Fourth. “That the alleged lien warrant was wholly irregular, insufficient, and void, and could not protect the defendants in acting under it, and their proceedings were at their peril.” It might be enough to say that this question was not considered by the judge below, although he was requested to charge upon the subject; for the reason,.as we suppose, that the defendant himself did not make the objection, but it was made by a stranger to that proceeding. If, however, VV. R. Owens himself were before the court and making the objection, we do not think it could be sustained. The affidavit of Greenleaf, the agent, was never controverted. It was very full, giving his reasons for the belief, that the said W. R. Owens “is disposing of his said crop with the intention of defeating the lién of the said company.” See Monday v. Elmore, 27 S. C., 131, in which the Chief Justice said: “It must be remembered that this was a proceeding upon an agricultural lien, and while this lien law does provide that the affidavit for a warrant of seizure in such cases should “conform as nearly as may be” to the practice in ordinary attachments, yet there is this material distinction between the two: In attachment cases, there is no lien on the property attached, which it is.intended to enforce, and consequently the mere disposition of the property might not, in itself, perhaps, be a sufficient statement, showing the intent to defraud. But in agricultural contracts there is a lien, and a statement, that the debtor is disposing of his property to defeat this lien, contains facts bearing directly on the intent,” &c.
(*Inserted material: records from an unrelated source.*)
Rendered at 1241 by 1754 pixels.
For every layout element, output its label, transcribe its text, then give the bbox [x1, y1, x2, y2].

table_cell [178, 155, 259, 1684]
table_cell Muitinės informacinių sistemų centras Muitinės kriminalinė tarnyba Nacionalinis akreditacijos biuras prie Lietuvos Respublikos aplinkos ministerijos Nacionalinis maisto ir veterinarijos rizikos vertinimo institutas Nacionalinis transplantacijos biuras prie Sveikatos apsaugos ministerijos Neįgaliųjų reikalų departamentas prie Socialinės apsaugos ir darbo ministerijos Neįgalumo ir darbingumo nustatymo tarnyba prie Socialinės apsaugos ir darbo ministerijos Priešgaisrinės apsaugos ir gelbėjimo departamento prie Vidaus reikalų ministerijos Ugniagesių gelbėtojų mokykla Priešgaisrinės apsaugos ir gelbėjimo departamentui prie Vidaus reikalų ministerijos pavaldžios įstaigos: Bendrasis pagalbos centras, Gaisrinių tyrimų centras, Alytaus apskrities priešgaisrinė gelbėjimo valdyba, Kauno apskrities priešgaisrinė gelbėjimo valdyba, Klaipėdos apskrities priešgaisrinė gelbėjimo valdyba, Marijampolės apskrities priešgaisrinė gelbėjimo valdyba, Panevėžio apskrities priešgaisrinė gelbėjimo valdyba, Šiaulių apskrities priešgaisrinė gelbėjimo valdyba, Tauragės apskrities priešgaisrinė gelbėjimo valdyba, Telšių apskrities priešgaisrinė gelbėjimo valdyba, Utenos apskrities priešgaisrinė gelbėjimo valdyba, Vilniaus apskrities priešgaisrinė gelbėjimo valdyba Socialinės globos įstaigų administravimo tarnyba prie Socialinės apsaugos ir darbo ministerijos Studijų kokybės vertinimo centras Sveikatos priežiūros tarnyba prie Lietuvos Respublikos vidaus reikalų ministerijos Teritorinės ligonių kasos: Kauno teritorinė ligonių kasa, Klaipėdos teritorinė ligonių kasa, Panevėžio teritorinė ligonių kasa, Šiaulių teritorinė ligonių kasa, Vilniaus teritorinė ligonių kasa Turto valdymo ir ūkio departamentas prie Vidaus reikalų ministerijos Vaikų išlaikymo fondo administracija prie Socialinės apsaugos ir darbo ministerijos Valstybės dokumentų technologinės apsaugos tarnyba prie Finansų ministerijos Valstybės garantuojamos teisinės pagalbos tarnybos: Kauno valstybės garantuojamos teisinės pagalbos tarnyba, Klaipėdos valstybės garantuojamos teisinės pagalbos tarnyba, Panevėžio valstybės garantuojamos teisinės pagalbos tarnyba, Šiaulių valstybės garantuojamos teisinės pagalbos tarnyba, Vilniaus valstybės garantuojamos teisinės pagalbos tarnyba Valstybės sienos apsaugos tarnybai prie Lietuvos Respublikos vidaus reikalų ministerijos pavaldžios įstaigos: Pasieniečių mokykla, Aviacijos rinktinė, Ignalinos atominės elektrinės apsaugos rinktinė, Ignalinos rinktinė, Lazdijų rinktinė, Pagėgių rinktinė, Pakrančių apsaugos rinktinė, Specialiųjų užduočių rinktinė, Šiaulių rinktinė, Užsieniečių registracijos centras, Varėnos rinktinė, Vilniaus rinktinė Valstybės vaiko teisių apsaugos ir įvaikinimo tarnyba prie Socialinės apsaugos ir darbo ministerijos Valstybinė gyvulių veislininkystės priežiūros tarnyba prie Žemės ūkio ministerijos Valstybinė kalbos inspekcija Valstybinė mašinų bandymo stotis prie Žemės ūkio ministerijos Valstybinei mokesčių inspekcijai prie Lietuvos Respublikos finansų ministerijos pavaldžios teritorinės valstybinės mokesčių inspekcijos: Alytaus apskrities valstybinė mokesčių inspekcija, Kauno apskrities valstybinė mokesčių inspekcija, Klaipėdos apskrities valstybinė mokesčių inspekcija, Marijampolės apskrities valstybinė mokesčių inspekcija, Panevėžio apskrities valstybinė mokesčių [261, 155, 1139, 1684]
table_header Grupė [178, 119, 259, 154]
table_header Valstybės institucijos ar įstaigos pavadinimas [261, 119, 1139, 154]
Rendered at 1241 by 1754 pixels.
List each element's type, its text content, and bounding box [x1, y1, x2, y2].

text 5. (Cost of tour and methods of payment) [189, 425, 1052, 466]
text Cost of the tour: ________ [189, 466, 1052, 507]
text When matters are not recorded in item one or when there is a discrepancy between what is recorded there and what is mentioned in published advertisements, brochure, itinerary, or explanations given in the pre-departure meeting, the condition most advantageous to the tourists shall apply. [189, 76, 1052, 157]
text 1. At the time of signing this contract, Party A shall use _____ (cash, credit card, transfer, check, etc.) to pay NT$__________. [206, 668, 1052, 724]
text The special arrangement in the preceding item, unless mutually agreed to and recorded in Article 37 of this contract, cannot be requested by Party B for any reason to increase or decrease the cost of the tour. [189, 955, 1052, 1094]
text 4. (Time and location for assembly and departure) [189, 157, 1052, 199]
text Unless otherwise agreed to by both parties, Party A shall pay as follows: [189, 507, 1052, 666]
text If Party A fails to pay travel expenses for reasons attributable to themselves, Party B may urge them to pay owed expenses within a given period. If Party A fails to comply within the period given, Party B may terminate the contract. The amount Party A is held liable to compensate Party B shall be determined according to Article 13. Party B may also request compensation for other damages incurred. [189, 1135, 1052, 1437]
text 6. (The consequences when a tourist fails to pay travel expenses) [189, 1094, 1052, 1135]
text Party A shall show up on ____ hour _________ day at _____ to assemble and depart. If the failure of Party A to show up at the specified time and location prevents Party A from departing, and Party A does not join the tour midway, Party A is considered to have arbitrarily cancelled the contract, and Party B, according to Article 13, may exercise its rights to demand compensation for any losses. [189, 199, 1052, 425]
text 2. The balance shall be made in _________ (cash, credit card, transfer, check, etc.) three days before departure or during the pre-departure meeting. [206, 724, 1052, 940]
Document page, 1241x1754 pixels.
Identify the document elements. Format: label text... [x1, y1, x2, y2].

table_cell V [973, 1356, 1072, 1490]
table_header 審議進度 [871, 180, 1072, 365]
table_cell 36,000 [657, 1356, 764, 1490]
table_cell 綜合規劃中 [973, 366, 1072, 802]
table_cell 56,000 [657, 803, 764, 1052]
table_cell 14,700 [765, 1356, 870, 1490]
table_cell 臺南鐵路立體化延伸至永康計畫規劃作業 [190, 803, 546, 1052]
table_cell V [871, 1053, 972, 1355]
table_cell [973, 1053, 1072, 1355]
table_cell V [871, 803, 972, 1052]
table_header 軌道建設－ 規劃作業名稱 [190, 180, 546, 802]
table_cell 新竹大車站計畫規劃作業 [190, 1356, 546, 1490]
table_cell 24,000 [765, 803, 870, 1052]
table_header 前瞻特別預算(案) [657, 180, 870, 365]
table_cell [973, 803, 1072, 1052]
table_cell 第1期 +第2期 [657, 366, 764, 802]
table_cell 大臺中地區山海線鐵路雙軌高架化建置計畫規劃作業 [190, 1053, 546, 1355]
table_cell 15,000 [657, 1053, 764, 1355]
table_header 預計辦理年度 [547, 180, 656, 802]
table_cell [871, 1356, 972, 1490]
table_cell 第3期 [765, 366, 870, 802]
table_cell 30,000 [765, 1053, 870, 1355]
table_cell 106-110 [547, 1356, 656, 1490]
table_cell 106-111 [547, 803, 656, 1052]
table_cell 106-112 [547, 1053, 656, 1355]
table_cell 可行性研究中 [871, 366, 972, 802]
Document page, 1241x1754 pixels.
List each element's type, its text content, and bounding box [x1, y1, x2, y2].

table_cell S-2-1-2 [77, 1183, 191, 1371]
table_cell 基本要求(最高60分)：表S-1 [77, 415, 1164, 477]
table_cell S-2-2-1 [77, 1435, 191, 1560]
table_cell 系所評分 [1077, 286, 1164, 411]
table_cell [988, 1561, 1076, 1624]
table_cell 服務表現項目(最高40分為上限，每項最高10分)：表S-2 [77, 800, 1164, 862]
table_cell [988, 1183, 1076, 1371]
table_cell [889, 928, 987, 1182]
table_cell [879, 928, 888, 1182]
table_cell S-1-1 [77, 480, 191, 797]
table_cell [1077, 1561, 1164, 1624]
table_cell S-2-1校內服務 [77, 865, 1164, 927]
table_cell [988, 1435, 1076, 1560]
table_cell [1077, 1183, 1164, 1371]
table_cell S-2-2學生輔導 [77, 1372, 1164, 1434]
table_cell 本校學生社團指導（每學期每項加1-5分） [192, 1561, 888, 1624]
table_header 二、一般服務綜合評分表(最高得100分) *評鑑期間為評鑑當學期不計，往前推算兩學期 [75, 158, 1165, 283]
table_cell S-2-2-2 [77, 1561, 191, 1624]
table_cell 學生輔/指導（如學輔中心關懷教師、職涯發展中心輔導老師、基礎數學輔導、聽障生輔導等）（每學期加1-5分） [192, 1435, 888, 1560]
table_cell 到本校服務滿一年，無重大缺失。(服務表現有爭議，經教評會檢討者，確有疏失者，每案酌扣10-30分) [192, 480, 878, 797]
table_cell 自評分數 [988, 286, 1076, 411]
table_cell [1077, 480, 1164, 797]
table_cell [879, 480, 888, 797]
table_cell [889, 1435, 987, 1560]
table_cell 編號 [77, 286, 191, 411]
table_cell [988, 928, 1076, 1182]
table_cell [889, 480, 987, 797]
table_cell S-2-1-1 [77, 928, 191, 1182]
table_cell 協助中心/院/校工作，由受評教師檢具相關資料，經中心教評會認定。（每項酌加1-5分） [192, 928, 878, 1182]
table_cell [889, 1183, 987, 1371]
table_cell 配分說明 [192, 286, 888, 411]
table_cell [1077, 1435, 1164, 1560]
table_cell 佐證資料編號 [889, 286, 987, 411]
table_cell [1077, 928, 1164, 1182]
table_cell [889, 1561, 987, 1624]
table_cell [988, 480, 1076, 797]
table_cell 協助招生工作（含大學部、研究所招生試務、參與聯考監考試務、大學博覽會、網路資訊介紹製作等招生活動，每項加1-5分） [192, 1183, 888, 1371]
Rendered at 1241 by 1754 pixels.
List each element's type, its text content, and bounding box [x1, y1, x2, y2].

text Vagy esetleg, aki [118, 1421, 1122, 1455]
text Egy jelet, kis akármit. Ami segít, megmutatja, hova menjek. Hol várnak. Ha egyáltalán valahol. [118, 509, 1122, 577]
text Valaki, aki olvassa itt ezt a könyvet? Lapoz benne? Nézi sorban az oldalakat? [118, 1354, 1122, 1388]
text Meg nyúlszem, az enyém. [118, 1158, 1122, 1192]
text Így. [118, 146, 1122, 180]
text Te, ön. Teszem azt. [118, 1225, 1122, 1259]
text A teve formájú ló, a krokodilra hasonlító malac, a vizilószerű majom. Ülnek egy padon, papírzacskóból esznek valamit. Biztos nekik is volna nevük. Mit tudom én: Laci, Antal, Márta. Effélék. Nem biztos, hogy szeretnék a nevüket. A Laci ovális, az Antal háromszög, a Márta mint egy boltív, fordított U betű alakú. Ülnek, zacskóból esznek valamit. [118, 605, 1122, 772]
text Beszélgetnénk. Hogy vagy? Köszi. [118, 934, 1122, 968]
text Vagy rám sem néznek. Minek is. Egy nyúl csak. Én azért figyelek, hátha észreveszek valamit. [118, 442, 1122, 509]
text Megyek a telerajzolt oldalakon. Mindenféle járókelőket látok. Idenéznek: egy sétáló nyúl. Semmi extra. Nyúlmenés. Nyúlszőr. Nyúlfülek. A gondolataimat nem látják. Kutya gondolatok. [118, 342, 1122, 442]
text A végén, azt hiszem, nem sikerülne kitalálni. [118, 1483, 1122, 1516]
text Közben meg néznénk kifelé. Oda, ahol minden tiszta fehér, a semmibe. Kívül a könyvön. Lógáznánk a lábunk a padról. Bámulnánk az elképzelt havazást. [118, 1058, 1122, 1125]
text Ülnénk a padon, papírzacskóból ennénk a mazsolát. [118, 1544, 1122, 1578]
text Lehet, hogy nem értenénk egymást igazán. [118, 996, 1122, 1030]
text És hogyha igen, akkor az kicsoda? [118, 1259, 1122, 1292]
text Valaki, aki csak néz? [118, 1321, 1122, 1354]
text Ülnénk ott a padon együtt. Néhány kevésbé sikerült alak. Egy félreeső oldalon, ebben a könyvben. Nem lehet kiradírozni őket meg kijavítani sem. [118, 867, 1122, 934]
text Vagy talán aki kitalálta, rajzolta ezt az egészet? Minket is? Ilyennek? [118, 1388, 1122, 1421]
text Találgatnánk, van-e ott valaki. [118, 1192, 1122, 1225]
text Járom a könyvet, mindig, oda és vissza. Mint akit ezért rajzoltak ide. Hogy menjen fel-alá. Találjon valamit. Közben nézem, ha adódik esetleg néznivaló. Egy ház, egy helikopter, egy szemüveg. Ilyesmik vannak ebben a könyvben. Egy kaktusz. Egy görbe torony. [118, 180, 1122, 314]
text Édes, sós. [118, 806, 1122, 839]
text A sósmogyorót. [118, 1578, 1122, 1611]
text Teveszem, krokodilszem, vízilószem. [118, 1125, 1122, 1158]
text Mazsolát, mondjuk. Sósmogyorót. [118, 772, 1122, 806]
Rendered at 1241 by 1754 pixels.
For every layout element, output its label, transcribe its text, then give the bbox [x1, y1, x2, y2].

Fifth. We are unable to see that the judge erred’“in prescribing,” as he did, the form of the verdict, and in refusing a motion for a new trial. The verdict in an action “for claim and delivery of personal property,” is somewhat long and out of the usual course, and to all but lawyers needs to be explained. We think the judge did right in giving to the jury the form, and that the form given was correct.

We cannot say that he committed error of law in refusing to grant a new trial.

The judgment of this court is, that the judgment of the Circuit Court be affirmed.